>>>

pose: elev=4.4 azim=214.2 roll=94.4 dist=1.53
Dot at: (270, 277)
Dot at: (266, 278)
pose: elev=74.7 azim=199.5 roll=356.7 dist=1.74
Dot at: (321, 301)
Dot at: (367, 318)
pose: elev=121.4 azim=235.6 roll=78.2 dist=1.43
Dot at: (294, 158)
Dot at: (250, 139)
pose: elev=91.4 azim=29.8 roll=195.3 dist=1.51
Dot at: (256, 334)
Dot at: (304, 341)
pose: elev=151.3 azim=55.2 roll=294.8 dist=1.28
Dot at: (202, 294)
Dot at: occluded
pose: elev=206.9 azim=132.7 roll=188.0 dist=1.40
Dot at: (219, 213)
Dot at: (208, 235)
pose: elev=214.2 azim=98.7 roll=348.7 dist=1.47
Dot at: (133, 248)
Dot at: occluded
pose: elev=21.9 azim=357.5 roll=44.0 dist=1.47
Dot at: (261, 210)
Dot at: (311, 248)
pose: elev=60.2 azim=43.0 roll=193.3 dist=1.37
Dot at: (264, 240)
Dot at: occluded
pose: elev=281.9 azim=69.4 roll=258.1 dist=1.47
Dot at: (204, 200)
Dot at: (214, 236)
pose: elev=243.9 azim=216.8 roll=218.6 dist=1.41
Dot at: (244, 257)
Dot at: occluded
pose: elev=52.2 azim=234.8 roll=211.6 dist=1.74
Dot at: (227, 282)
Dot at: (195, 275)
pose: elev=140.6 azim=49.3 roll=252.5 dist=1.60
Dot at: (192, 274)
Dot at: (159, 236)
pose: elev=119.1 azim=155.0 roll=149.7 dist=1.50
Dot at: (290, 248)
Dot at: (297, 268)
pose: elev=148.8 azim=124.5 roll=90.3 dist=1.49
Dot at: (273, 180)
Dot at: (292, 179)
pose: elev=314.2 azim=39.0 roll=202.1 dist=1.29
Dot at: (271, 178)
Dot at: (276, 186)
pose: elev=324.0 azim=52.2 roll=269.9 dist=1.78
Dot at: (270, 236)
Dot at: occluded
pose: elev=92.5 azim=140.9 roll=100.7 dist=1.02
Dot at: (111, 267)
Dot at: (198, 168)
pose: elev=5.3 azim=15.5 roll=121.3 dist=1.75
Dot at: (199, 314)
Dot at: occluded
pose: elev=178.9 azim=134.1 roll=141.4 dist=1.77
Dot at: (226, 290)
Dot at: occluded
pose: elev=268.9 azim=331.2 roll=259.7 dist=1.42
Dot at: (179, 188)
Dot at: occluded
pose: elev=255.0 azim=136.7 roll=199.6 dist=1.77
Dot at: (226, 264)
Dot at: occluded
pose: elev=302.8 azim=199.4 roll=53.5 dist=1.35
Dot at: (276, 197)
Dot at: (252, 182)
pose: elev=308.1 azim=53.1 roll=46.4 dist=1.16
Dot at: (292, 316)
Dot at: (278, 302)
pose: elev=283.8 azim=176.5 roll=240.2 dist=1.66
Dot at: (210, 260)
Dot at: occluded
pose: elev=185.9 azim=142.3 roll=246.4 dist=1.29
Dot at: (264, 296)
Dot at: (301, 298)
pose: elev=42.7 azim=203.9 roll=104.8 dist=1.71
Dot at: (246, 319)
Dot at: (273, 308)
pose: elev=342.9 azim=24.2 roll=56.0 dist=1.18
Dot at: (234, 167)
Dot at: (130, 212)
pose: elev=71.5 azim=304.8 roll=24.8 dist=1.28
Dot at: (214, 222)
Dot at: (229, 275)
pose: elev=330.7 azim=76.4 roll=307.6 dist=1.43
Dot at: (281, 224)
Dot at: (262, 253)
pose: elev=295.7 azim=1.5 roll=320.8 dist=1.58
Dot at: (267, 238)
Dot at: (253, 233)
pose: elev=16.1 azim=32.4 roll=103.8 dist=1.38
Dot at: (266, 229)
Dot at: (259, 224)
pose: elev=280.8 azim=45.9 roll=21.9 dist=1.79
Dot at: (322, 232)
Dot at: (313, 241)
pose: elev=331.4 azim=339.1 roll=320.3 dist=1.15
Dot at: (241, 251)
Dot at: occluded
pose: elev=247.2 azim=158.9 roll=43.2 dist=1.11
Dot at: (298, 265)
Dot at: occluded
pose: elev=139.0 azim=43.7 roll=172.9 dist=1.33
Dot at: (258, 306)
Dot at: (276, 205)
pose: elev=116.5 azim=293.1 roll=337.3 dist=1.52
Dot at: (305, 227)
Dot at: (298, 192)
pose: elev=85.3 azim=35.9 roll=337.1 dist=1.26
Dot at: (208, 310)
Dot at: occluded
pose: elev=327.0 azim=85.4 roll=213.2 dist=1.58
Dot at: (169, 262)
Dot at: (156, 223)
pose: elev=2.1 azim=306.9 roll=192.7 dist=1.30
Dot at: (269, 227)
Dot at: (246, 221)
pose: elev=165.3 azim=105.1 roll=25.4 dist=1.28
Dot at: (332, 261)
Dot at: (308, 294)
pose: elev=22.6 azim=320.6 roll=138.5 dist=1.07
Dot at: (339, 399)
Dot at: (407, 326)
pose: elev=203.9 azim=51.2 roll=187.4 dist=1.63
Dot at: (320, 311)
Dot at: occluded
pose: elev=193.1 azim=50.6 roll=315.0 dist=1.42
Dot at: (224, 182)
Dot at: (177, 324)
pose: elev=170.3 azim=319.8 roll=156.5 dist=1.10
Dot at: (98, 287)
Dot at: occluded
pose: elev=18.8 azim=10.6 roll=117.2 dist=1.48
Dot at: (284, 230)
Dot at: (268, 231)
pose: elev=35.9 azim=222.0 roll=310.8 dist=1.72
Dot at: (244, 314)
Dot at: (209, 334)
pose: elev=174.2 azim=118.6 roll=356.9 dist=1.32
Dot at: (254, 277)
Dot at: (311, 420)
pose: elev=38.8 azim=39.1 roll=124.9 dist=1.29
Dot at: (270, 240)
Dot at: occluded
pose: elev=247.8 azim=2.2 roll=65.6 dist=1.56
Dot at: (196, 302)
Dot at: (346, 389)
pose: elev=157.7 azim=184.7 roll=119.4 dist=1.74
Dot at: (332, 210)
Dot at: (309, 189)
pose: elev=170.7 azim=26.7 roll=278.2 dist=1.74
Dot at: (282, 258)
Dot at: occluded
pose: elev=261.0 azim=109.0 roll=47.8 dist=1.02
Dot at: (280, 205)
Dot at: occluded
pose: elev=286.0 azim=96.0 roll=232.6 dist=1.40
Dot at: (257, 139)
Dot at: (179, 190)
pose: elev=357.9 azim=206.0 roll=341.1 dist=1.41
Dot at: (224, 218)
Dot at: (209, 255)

<<<

→ **Your instructions**: Write out the data again, substituting "camera" for every "pose" and leaving everything else unchanged.

→ **Worked solution**:
camera: elev=4.4 azim=214.2 roll=94.4 dist=1.53
Dot at: (270, 277)
Dot at: (266, 278)
camera: elev=74.7 azim=199.5 roll=356.7 dist=1.74
Dot at: (321, 301)
Dot at: (367, 318)
camera: elev=121.4 azim=235.6 roll=78.2 dist=1.43
Dot at: (294, 158)
Dot at: (250, 139)
camera: elev=91.4 azim=29.8 roll=195.3 dist=1.51
Dot at: (256, 334)
Dot at: (304, 341)
camera: elev=151.3 azim=55.2 roll=294.8 dist=1.28
Dot at: (202, 294)
Dot at: occluded
camera: elev=206.9 azim=132.7 roll=188.0 dist=1.40
Dot at: (219, 213)
Dot at: (208, 235)
camera: elev=214.2 azim=98.7 roll=348.7 dist=1.47
Dot at: (133, 248)
Dot at: occluded
camera: elev=21.9 azim=357.5 roll=44.0 dist=1.47
Dot at: (261, 210)
Dot at: (311, 248)
camera: elev=60.2 azim=43.0 roll=193.3 dist=1.37
Dot at: (264, 240)
Dot at: occluded
camera: elev=281.9 azim=69.4 roll=258.1 dist=1.47
Dot at: (204, 200)
Dot at: (214, 236)
camera: elev=243.9 azim=216.8 roll=218.6 dist=1.41
Dot at: (244, 257)
Dot at: occluded
camera: elev=52.2 azim=234.8 roll=211.6 dist=1.74
Dot at: (227, 282)
Dot at: (195, 275)
camera: elev=140.6 azim=49.3 roll=252.5 dist=1.60
Dot at: (192, 274)
Dot at: (159, 236)
camera: elev=119.1 azim=155.0 roll=149.7 dist=1.50
Dot at: (290, 248)
Dot at: (297, 268)
camera: elev=148.8 azim=124.5 roll=90.3 dist=1.49
Dot at: (273, 180)
Dot at: (292, 179)
camera: elev=314.2 azim=39.0 roll=202.1 dist=1.29
Dot at: (271, 178)
Dot at: (276, 186)
camera: elev=324.0 azim=52.2 roll=269.9 dist=1.78
Dot at: (270, 236)
Dot at: occluded
camera: elev=92.5 azim=140.9 roll=100.7 dist=1.02
Dot at: (111, 267)
Dot at: (198, 168)
camera: elev=5.3 azim=15.5 roll=121.3 dist=1.75
Dot at: (199, 314)
Dot at: occluded
camera: elev=178.9 azim=134.1 roll=141.4 dist=1.77
Dot at: (226, 290)
Dot at: occluded
camera: elev=268.9 azim=331.2 roll=259.7 dist=1.42
Dot at: (179, 188)
Dot at: occluded
camera: elev=255.0 azim=136.7 roll=199.6 dist=1.77
Dot at: (226, 264)
Dot at: occluded
camera: elev=302.8 azim=199.4 roll=53.5 dist=1.35
Dot at: (276, 197)
Dot at: (252, 182)
camera: elev=308.1 azim=53.1 roll=46.4 dist=1.16
Dot at: (292, 316)
Dot at: (278, 302)
camera: elev=283.8 azim=176.5 roll=240.2 dist=1.66
Dot at: (210, 260)
Dot at: occluded
camera: elev=185.9 azim=142.3 roll=246.4 dist=1.29
Dot at: (264, 296)
Dot at: (301, 298)
camera: elev=42.7 azim=203.9 roll=104.8 dist=1.71
Dot at: (246, 319)
Dot at: (273, 308)
camera: elev=342.9 azim=24.2 roll=56.0 dist=1.18
Dot at: (234, 167)
Dot at: (130, 212)
camera: elev=71.5 azim=304.8 roll=24.8 dist=1.28
Dot at: (214, 222)
Dot at: (229, 275)
camera: elev=330.7 azim=76.4 roll=307.6 dist=1.43
Dot at: (281, 224)
Dot at: (262, 253)
camera: elev=295.7 azim=1.5 roll=320.8 dist=1.58
Dot at: (267, 238)
Dot at: (253, 233)
camera: elev=16.1 azim=32.4 roll=103.8 dist=1.38
Dot at: (266, 229)
Dot at: (259, 224)
camera: elev=280.8 azim=45.9 roll=21.9 dist=1.79
Dot at: (322, 232)
Dot at: (313, 241)
camera: elev=331.4 azim=339.1 roll=320.3 dist=1.15
Dot at: (241, 251)
Dot at: occluded
camera: elev=247.2 azim=158.9 roll=43.2 dist=1.11
Dot at: (298, 265)
Dot at: occluded
camera: elev=139.0 azim=43.7 roll=172.9 dist=1.33
Dot at: (258, 306)
Dot at: (276, 205)
camera: elev=116.5 azim=293.1 roll=337.3 dist=1.52
Dot at: (305, 227)
Dot at: (298, 192)
camera: elev=85.3 azim=35.9 roll=337.1 dist=1.26
Dot at: (208, 310)
Dot at: occluded
camera: elev=327.0 azim=85.4 roll=213.2 dist=1.58
Dot at: (169, 262)
Dot at: (156, 223)
camera: elev=2.1 azim=306.9 roll=192.7 dist=1.30
Dot at: (269, 227)
Dot at: (246, 221)
camera: elev=165.3 azim=105.1 roll=25.4 dist=1.28
Dot at: (332, 261)
Dot at: (308, 294)
camera: elev=22.6 azim=320.6 roll=138.5 dist=1.07
Dot at: (339, 399)
Dot at: (407, 326)
camera: elev=203.9 azim=51.2 roll=187.4 dist=1.63
Dot at: (320, 311)
Dot at: occluded
camera: elev=193.1 azim=50.6 roll=315.0 dist=1.42
Dot at: (224, 182)
Dot at: (177, 324)
camera: elev=170.3 azim=319.8 roll=156.5 dist=1.10
Dot at: (98, 287)
Dot at: occluded
camera: elev=18.8 azim=10.6 roll=117.2 dist=1.48
Dot at: (284, 230)
Dot at: (268, 231)
camera: elev=35.9 azim=222.0 roll=310.8 dist=1.72
Dot at: (244, 314)
Dot at: (209, 334)
camera: elev=174.2 azim=118.6 roll=356.9 dist=1.32
Dot at: (254, 277)
Dot at: (311, 420)
camera: elev=38.8 azim=39.1 roll=124.9 dist=1.29
Dot at: (270, 240)
Dot at: occluded
camera: elev=247.8 azim=2.2 roll=65.6 dist=1.56
Dot at: (196, 302)
Dot at: (346, 389)
camera: elev=157.7 azim=184.7 roll=119.4 dist=1.74
Dot at: (332, 210)
Dot at: (309, 189)
camera: elev=170.7 azim=26.7 roll=278.2 dist=1.74
Dot at: (282, 258)
Dot at: occluded
camera: elev=261.0 azim=109.0 roll=47.8 dist=1.02
Dot at: (280, 205)
Dot at: occluded
camera: elev=286.0 azim=96.0 roll=232.6 dist=1.40
Dot at: (257, 139)
Dot at: (179, 190)
camera: elev=357.9 azim=206.0 roll=341.1 dist=1.41
Dot at: (224, 218)
Dot at: (209, 255)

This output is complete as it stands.